[INFORMATION SHOWN — start]

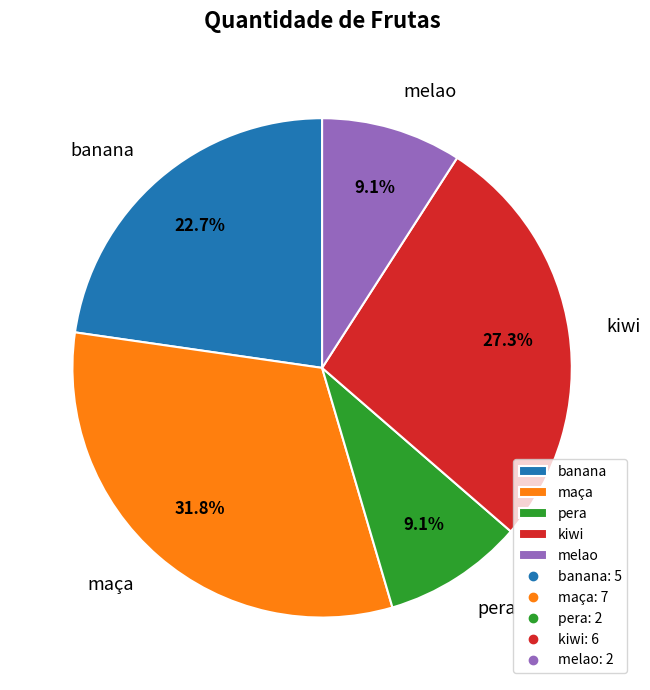

Is it true that pera is 1% of the pie?

False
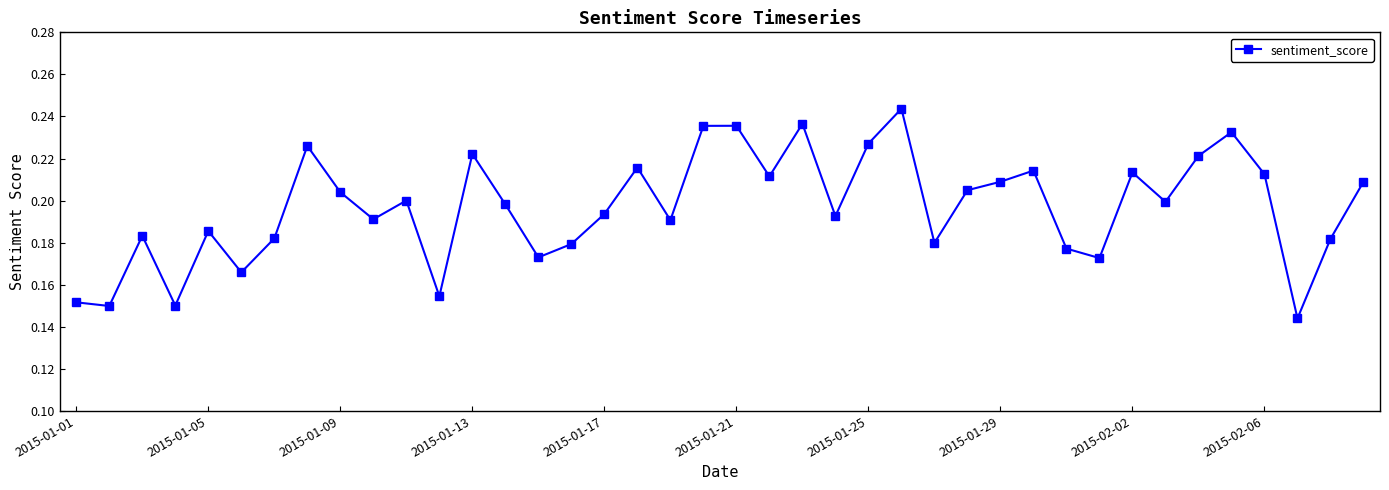

True or false: the data has more than 0 interior local peaks.

True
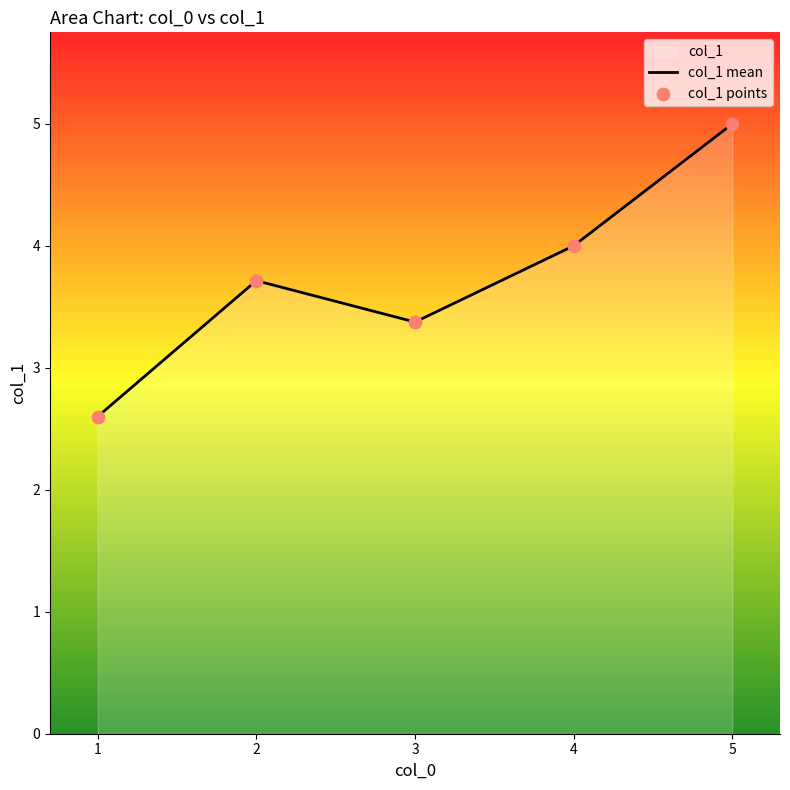

At which category is the sum across all series the highest?

5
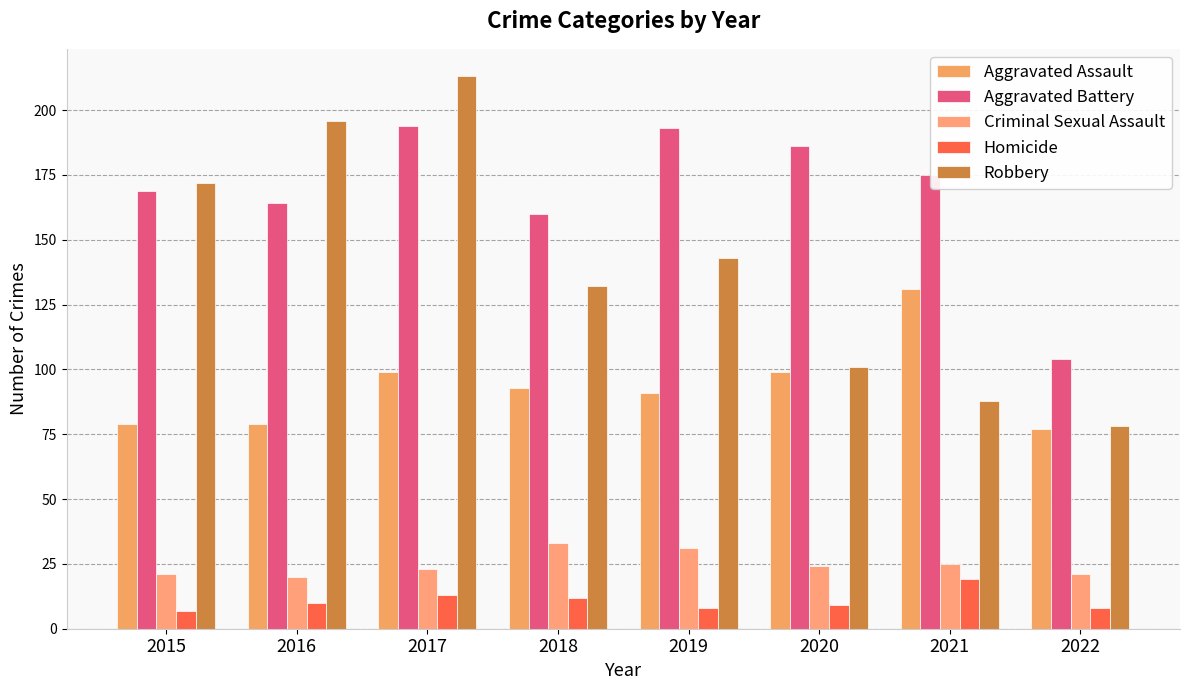

The value of Aggravated Battery at 2017 is 48. True or false?

False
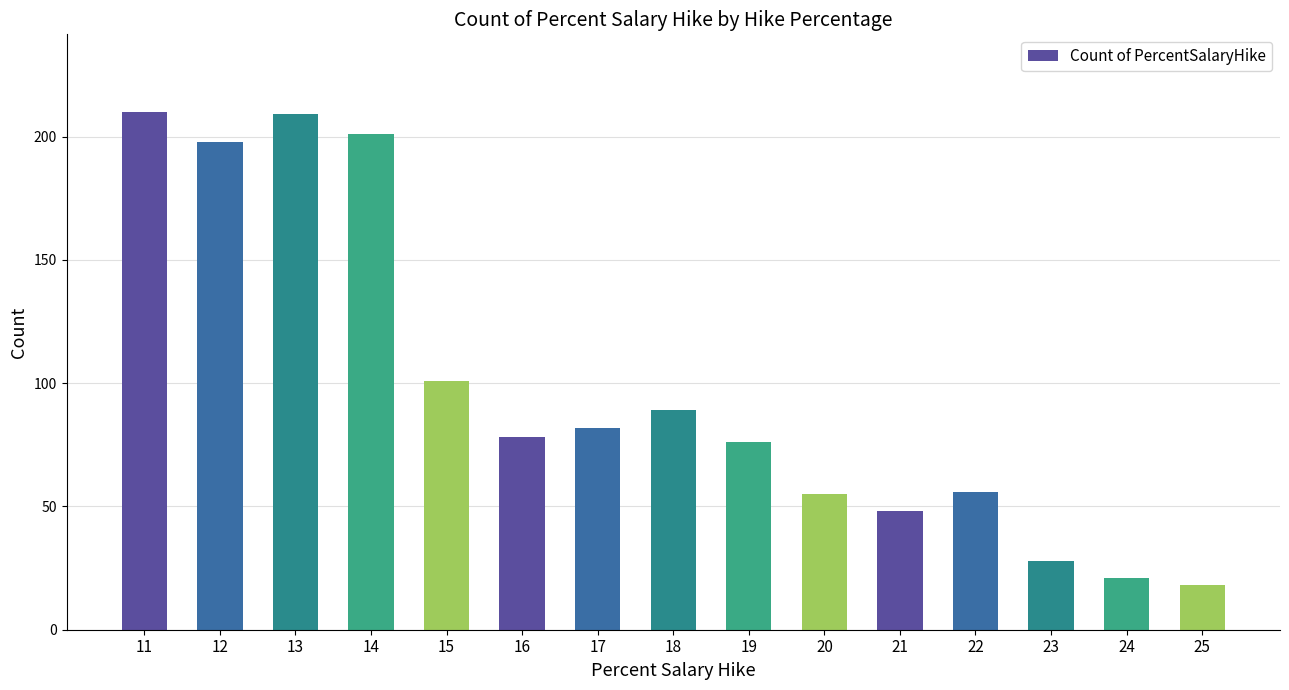

What is the greatest value displayed?

210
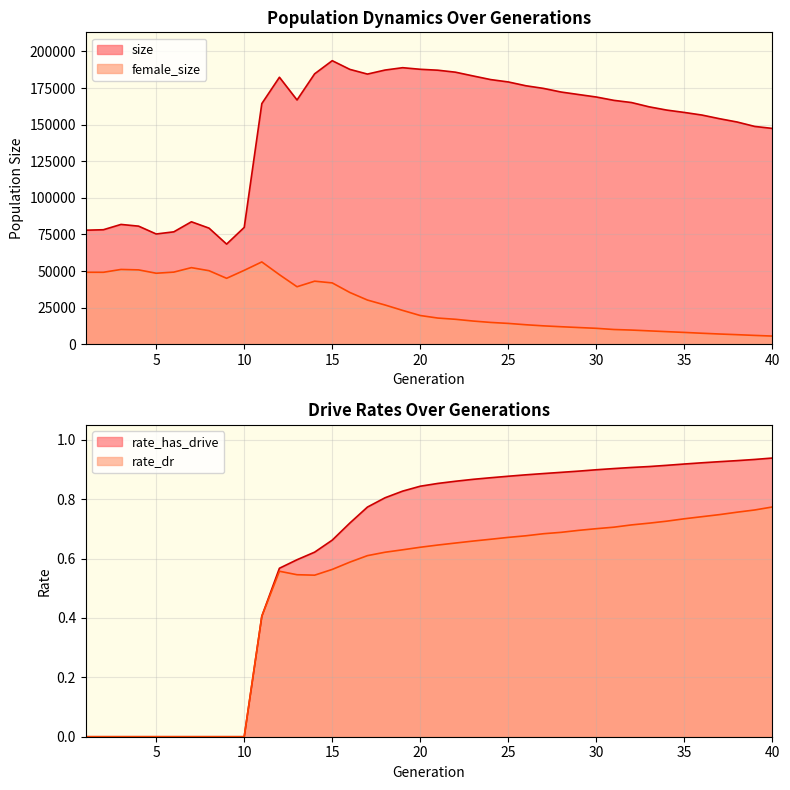

Which series has the largest range (max minus min)?

size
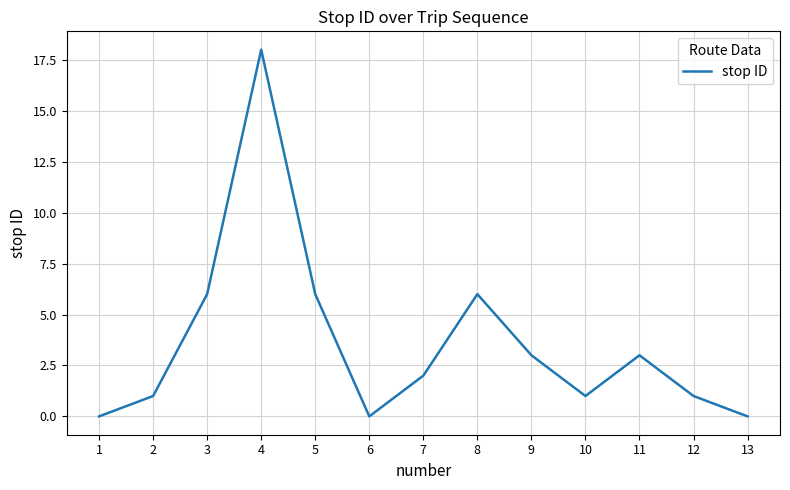

Read the value at 11, to the nearest 5.

5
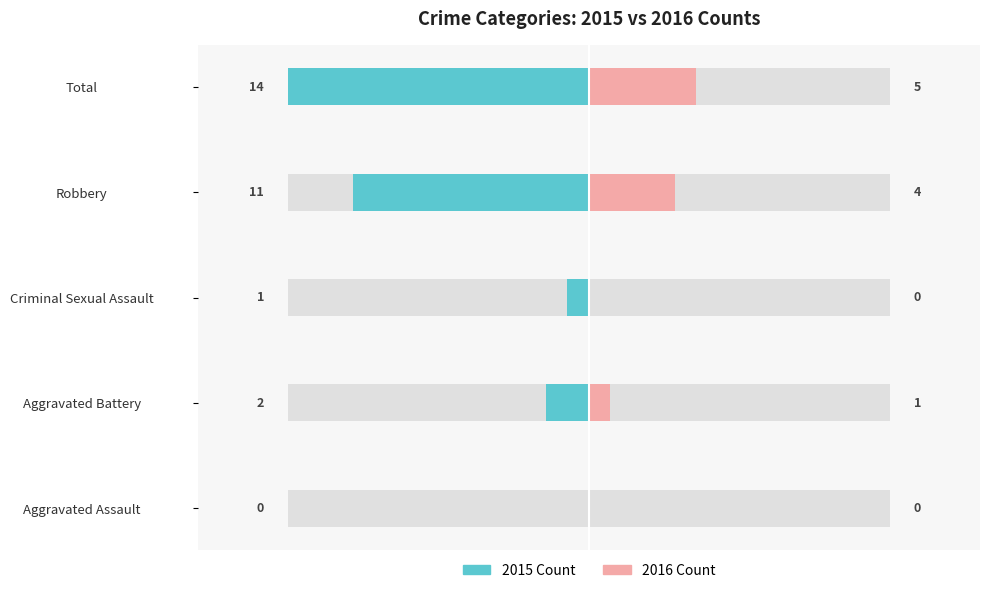

What is the average value of the 2016 Count series?

2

[INFORMATION SHOWN — finish]

PROMPT -> Copy all of the rows above word for word, but leave the pictures out.

ANSWER SPACE ->
Is it true that pera is 1% of the pie?

False

True or false: the data has more than 0 interior local peaks.

True

At which category is the sum across all series the highest?

5

The value of Aggravated Battery at 2017 is 48. True or false?

False

What is the greatest value displayed?

210

Which series has the largest range (max minus min)?

size

Read the value at 11, to the nearest 5.

5

What is the average value of the 2016 Count series?

2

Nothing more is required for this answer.